- _TEXTE D'ÉTUDE_
· · · · ·

Une possibilité donc ouverte aux enseignants titulaires comme aux contractuels.
Un système de paiement particulier
Mais la problématique du logement n’est pas la seule. En plus des embauches sur le tard auxquels font face les contractuels, cela entraîne parfois des paiements saccadés avec un système d'acomptes loin d'être avantageux et des retards de paiement comme le rappellent celles que nous avons interrogées.
Lorsqu'on débute, on n'a pas un salaire complet. Au premier mois, on a un acompte qui est régularisé par la suite, se rappelle Sarah.
Il peut y avoir des retards de paiement effectivement. L'année dernière, les contractuels, ils avaient encore un problème au rectorat, donc j'ai commencé en septembre. Normalement, je suis censée être payée en septembre. Mais là, non, on m'a payée en octobre.
Ces retards de paiement qui accentuent la précarité des contractuels. Cynthia, maman s’est retrouvée dans une situation qu’elle décrit comme « très difficile ».
Il faut vraiment se battre. La première année, je ne savais pas comment ça se passait et on m'avait simplement conseillé de contacter l'assistance sociale. L'assistance sociale proposait des bons alimentaires, puisque j'avais dit que je n'avais pas de sous pour mettre de l'essence pour aller travailler, tout simplement. J'avais un loyer, j'avais un enfant, etc. Ils m'avaient donné des bons alimentaires, pour faire des courses directement à l’Assainissement. Mais c'est très, très, très difficile.
Le peu d’heures de cours attribués peut également s’avérer être un problème. Aurélie :
La première année, j'ai eu un poste de novembre à juin. Du coup, je suis restée à Saint-Martin parce que normalement, il y a une grosse demande dans ma matière. L'année d'après, ils m'ont donné un poste à mi-temps, c'est-à-dire qu'ils m'ont fait me déplacer pour aller à Saint-Martin. J'avais 12 heures. Et quand j'ai appelé pour dire qu'il fallait un complément, ils m'ont donné un petit acompte, mais ce n'était pas phénoménal ce que je touchais. Ils m'ont fait bien comprendre que je suis contractuelle, donc qu’ils ne pouvaient pas inventer des heures pour moi, que j’avais avait accepté, je devais me débrouiller.
Et c’est sans compter les paiements d'heures supplémentaires, notamment dans le cadre d'écoles ouvertes, que certains contractuels peinent à percevoir.
Pour ça, ça fait dix ans que je suis dans l'enseignement. Je cours après les établissements pour les obtenir, je n'obtiens pas mon paiement. Tout simplement, donc j'ai arrêté de faire les écoles ouvertes.
Livrés à eux-mêmes
A tout cela s'ajoute la problématique de la formation des contractuels. Car contrairement aux titulaires qui ont fait des stages et ont reçu un accompagnement, les contractuels ne sont pas forcément issus de formations de l'enseignement et doivent parfois se débrouiller seuls.

· · · · ·

- _Données d'analyse de graphiques_
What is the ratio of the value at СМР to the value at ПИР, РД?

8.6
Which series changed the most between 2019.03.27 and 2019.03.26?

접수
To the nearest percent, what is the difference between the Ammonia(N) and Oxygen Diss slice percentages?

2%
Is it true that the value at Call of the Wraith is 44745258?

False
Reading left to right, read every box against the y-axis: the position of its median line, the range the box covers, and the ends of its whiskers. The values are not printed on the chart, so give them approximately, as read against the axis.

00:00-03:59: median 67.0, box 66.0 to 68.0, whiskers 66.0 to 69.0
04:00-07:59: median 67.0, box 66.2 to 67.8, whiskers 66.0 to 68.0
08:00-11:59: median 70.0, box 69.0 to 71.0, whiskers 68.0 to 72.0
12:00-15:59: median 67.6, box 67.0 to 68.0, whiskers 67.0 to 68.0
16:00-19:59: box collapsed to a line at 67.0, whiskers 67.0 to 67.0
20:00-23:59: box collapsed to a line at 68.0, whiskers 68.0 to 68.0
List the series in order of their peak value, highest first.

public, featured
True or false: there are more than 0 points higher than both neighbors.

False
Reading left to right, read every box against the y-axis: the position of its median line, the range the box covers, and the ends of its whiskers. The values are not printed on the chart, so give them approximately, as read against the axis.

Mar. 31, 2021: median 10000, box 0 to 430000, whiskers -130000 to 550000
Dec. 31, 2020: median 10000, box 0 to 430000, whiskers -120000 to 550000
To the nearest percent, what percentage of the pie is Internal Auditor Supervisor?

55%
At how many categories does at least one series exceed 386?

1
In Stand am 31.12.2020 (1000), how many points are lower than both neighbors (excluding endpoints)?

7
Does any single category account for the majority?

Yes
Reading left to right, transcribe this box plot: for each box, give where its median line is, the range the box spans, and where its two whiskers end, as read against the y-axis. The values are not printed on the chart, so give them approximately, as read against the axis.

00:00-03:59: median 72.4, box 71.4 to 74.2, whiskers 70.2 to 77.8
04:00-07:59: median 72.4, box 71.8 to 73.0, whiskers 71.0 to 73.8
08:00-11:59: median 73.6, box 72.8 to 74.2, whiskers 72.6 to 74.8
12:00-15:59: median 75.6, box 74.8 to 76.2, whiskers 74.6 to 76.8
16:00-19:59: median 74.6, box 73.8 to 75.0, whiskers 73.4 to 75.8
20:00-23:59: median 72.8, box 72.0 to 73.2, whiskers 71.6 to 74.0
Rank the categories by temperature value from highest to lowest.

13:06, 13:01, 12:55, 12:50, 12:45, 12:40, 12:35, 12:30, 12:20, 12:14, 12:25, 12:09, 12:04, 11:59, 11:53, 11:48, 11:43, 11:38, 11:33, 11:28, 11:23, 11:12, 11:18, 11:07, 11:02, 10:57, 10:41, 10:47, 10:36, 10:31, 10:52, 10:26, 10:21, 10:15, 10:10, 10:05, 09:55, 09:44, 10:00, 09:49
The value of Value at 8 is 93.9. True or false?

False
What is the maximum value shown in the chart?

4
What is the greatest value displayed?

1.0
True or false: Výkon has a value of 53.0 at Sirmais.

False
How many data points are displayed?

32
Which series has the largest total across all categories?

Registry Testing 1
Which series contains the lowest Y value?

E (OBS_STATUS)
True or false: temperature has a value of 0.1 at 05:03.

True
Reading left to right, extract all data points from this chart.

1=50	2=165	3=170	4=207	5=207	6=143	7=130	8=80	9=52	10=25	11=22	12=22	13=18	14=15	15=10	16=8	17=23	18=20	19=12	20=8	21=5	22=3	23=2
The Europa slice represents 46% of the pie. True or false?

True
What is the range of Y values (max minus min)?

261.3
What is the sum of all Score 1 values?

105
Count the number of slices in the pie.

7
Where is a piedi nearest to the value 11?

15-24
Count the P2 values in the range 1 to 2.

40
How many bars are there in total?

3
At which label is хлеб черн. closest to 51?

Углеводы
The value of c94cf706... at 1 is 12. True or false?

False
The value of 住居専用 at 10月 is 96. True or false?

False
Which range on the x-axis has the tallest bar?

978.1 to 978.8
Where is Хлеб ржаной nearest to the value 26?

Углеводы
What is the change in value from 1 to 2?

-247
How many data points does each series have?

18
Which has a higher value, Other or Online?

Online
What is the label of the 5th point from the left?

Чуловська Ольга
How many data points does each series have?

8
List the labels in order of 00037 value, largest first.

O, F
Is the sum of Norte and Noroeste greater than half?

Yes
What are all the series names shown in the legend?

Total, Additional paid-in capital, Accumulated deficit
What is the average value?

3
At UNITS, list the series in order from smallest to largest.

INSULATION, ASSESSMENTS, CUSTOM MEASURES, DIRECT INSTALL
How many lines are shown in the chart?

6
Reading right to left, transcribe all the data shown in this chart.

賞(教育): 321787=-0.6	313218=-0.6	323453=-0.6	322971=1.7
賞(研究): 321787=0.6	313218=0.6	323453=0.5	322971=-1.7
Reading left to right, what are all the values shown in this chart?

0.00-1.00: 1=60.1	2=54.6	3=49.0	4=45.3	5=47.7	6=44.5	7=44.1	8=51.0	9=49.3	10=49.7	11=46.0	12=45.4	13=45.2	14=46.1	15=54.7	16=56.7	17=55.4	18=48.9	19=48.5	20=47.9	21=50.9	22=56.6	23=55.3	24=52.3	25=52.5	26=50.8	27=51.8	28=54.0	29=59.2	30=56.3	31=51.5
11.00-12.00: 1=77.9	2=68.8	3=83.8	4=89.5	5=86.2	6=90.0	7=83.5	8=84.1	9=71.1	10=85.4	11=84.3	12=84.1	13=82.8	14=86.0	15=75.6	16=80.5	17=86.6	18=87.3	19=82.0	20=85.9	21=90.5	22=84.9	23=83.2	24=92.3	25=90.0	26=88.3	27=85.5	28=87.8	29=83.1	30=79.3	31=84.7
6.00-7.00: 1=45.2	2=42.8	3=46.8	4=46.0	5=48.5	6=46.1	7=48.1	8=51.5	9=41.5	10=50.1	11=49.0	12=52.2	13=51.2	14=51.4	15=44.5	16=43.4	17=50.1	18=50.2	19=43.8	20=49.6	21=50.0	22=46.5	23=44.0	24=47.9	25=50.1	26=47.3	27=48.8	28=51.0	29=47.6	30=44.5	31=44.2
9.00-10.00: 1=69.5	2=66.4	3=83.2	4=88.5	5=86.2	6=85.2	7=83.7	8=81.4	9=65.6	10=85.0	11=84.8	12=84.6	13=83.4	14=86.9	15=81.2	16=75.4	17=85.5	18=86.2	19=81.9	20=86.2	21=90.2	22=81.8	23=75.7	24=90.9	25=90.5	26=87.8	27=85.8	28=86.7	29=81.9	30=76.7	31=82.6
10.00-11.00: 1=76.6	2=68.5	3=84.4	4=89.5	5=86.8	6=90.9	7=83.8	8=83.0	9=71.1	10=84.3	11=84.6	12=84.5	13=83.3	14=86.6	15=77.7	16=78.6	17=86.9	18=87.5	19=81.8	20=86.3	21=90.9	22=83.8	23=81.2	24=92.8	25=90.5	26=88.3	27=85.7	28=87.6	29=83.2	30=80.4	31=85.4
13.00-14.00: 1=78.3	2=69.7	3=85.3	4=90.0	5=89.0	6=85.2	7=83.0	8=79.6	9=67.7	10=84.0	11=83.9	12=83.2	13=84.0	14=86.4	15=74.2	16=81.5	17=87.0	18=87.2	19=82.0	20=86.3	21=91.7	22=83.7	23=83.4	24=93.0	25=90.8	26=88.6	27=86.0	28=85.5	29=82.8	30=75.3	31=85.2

· · · · ·

- _QUESTIONS À TRAITER_
A. Relevez tous les prénoms de personnes mentionnés dans le texte d'étude.
B. Recopiez sans rien changer le passage du texte d'étude qui commence par les mots « Et c’est sans » et se termine par « se débrouiller seuls. ».

- _RÉSULTATS PAR TÂCHE_
A. Sarah, Cynthia, Aurélie

B.
Et c’est sans compter les paiements d'heures supplémentaires, notamment dans le cadre d'écoles ouvertes, que certains contractuels peinent à percevoir.
Pour ça, ça fait dix ans que je suis dans l'enseignement. Je cours après les établissements pour les obtenir, je n'obtiens pas mon paiement. Tout simplement, donc j'ai arrêté de faire les écoles ouvertes.
Livrés à eux-mêmes
A tout cela s'ajoute la problématique de la formation des contractuels. Car contrairement aux titulaires qui ont fait des stages et ont reçu un accompagnement, les contractuels ne sont pas forcément issus de formations de l'enseignement et doivent parfois se débrouiller seuls.